I agree it sounds like bad cell(s)/module(s).
 
18mV spread min to max looks good based upon my experience with having a failed cell in an EV pack, and seeing the spread in other failed-cell packs.

My money is on a weak or worn out 12V starter battery.
 
hoyaj said:
You need to check it at lower state of charge, not capacity. Also, would be good to check under load (e.g. acceleration) while at that lower state of charge.

2nd link requires authentication, which I didn't want to allow. (If you want to test this, try opening a private/incognito browser window and try visiting it.)
 
Good catch on the screen shot, a low cell like that would cause the charge indicator to fluctuate.
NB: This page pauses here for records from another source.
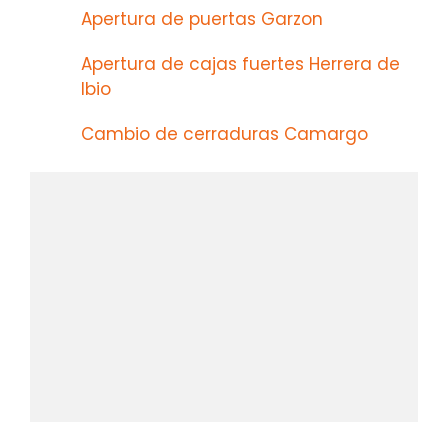
Apertura de puertas Garzon
Apertura de cajas fuertes Herrera de
Ibio
Cambio de cerraduras Camargo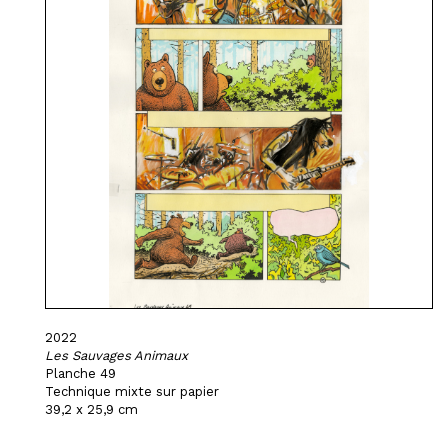
2022
Les Sauvages Animaux
Planche 49
Technique mixte sur papier
39,2 x 25,9 cm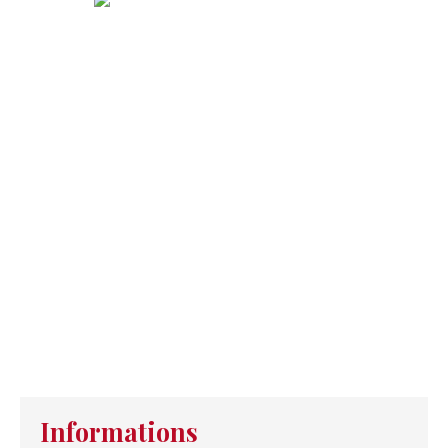
Informations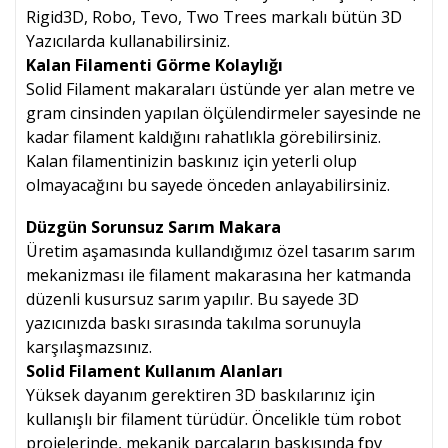
Rigid3D, Robo, Tevo, Two Trees markalı bütün 3D
Yazıcılarda kullanabilirsiniz.
Kalan Filamenti Görme Kolaylığı
Solid Filament makaraları üstünde yer alan metre ve
gram cinsinden yapılan ölçülendirmeler sayesinde ne
kadar filament kaldığını rahatlıkla görebilirsiniz.
Kalan filamentinizin baskınız için yeterli olup
olmayacağını bu sayede önceden anlayabilirsiniz.
Düzgün Sorunsuz Sarım Makara
Üretim aşamasında kullandığımız özel tasarım sarım
mekanizması ile filament makarasına her katmanda
düzenli kusursuz sarım yapılır. Bu sayede 3D
yazıcınızda baskı sırasında takılma sorunuyla
karşılaşmazsınız.
Solid Filament Kullanım Alanları
Yüksek dayanım gerektiren 3D baskılarınız için
kullanışlı bir filament türüdür. Öncelikle tüm robot
projelerinde, mekanik parçaların baskısında fpv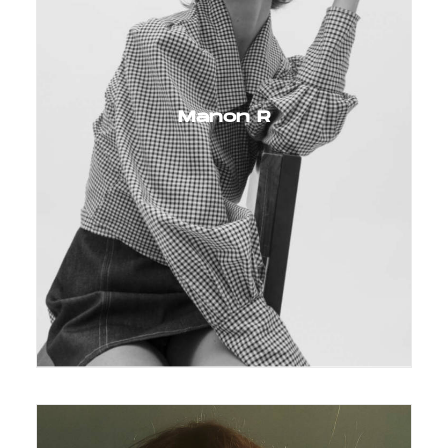
Manon R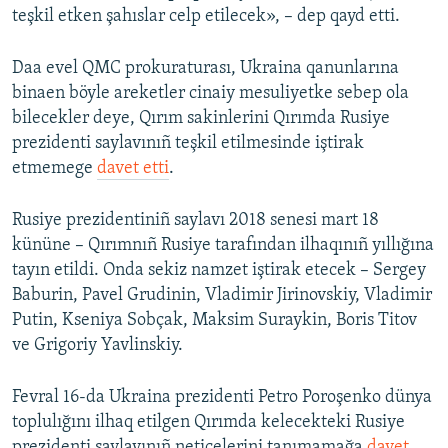
teşkil etken şahıslar celp etilecek», – dep qayd etti.
Daa evel QMC prokuraturası, Ukraina qanunlarına
binaen böyle areketler cinaiy mesuliyetke sebep ola
bilecekler deye, Qırım sakinlerini Qırımda Rusiye
prezidenti saylavınıñ teşkil etilmesinde iştirak
etmemege
davet etti
.
Rusiye prezidentiniñ saylavı 2018 senesi mart 18
kününe – Qırımnıñ Rusiye tarafından ilhaqınıñ yıllığına
tayın etildi. Onda sekiz namzet iştirak etecek – Sergey
Baburin, Pavel Grudinin, Vladimir Jirinovskiy, Vladimir
Putin, Kseniya Sobçak, Maksim Suraykin, Boris Titov
ve Grigoriy Yavlinskiy.
Fevral 16-da Ukraina prezidenti Petro Poroşenko dünya
toplulığını ilhaq etilgen Qırımda kelecekteki Rusiye
prezidenti saylavınıñ neticelerini tanımamağa
davet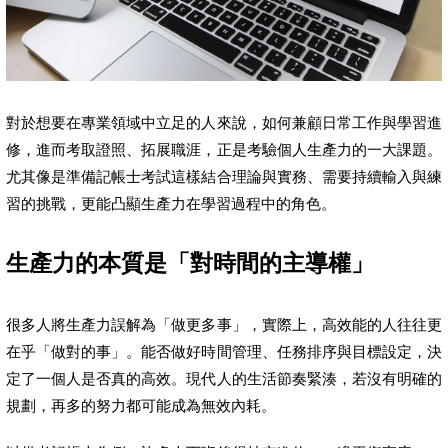
對於想要在專業領域中立足的人來說，如何兼顧日常工作與學習進
修，進而考取證照、拓展職涯，正是考驗個人生產力的一大課題。
尤其像是準備記帳士考試這樣結合理論與實務、需要持續輸入與練
習的挑戰，更能凸顯生產力在學習過程中的角色。
生產力的本質是「對時間的主導權」
很多人將生產力誤解為「做更多事」，實際上，高效能的人往往更
在乎「做對的事」。能否做好時間管理、任務排序與目標設定，決
定了一個人是否真的高效。現代人的生活節奏緊湊，若沒有明確的
規劃，再多的努力都可能成為無效內耗。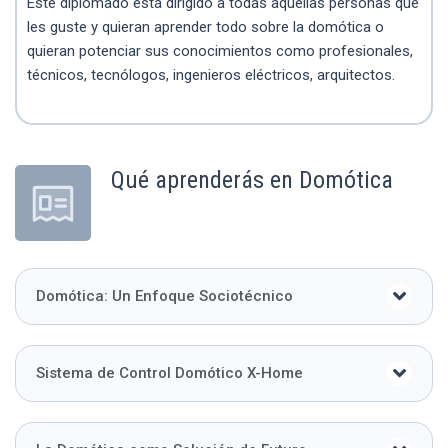
Este diplomado está dirigido a todas aquellas personas que
les guste y quieran aprender todo sobre la domótica o
quieran potenciar sus conocimientos como profesionales,
técnicos, tecnólogos, ingenieros eléctricos, arquitectos.
Qué aprenderás en Domótica
Domótica: Un Enfoque Sociotécnico
Sistema de Control Domótico X-Home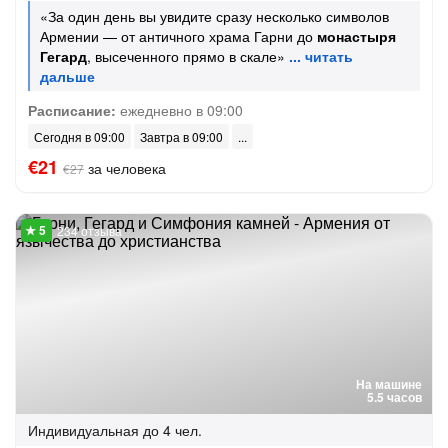
«За один день вы увидите сразу несколько символов
Армении — от античного храма Гарни до
монастыря
Гегард
, высеченного прямо в скале»
Расписание:
ежедневно в 09:00
Сегодня в 09:00
Завтра в 09:00
€21
за человека
€27
234 отзыва
На машине
5.5 часов
Индивидуальная
до 4 чел.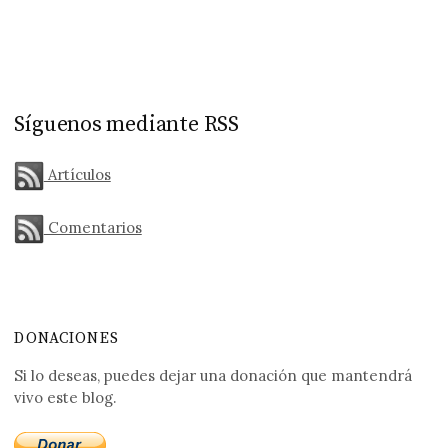
Síguenos mediante RSS
Artículos
Comentarios
DONACIONES
Si lo deseas, puedes dejar una donación que mantendrá
vivo este blog.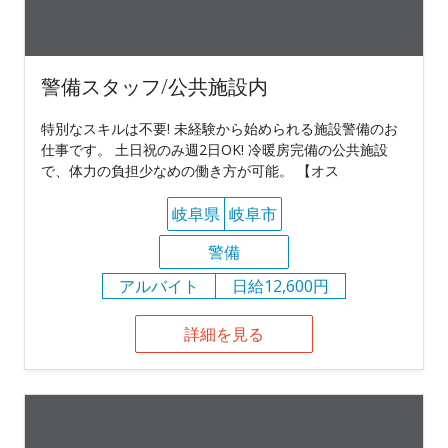
警備スタッフ/公共施設内
特別なスキルは不要! 未経験から始められる施設警備のお
仕事です。 土日祝のみ週2日OK! 冷暖房完備の公共施設
で、体力の負担少なめの働き方が可能。 【オス
岐阜県
岐阜市
警備
アルバイト
日給12,600円
詳細を見る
So it is either a weak or defective cell pair, or the measurement circuit is intermittent. Now it needs to happen such that it shows up when the dealer is testing.
 
Hope someone with an '18 or '19 service manual can comment on the voltages and criteria for its CVLI test. That way, OP can try to simulate that and then bring it to the dealer w/a similar state of charge and conditions (e.g. load on the battery, even better if the car's in park but with some load like the heater running at full).

But yeah, 200+ mV imbalance when under load at that high a SoC is NOT normal.
 
nlspace said:
Good catch on the screen shot, a low cell like that would cause the charge indicator to fluctuate.

So it is either a weak or defective cell pair, or the measurement circuit is intermittent. Now it needs to happen such that it shows up when the dealer is testing.

Good news is that they replicated the problem already. :roll: Nissan tech support indicated that it would vanish as it learned how I drive.

I can't make this $%!t up.
 
Oddly, the SoC meter has stopped fluctuating. I know the BMS is working overtime on this cell as I could see it rebalancing as I drove (large positive charge in that single cell when regen was active.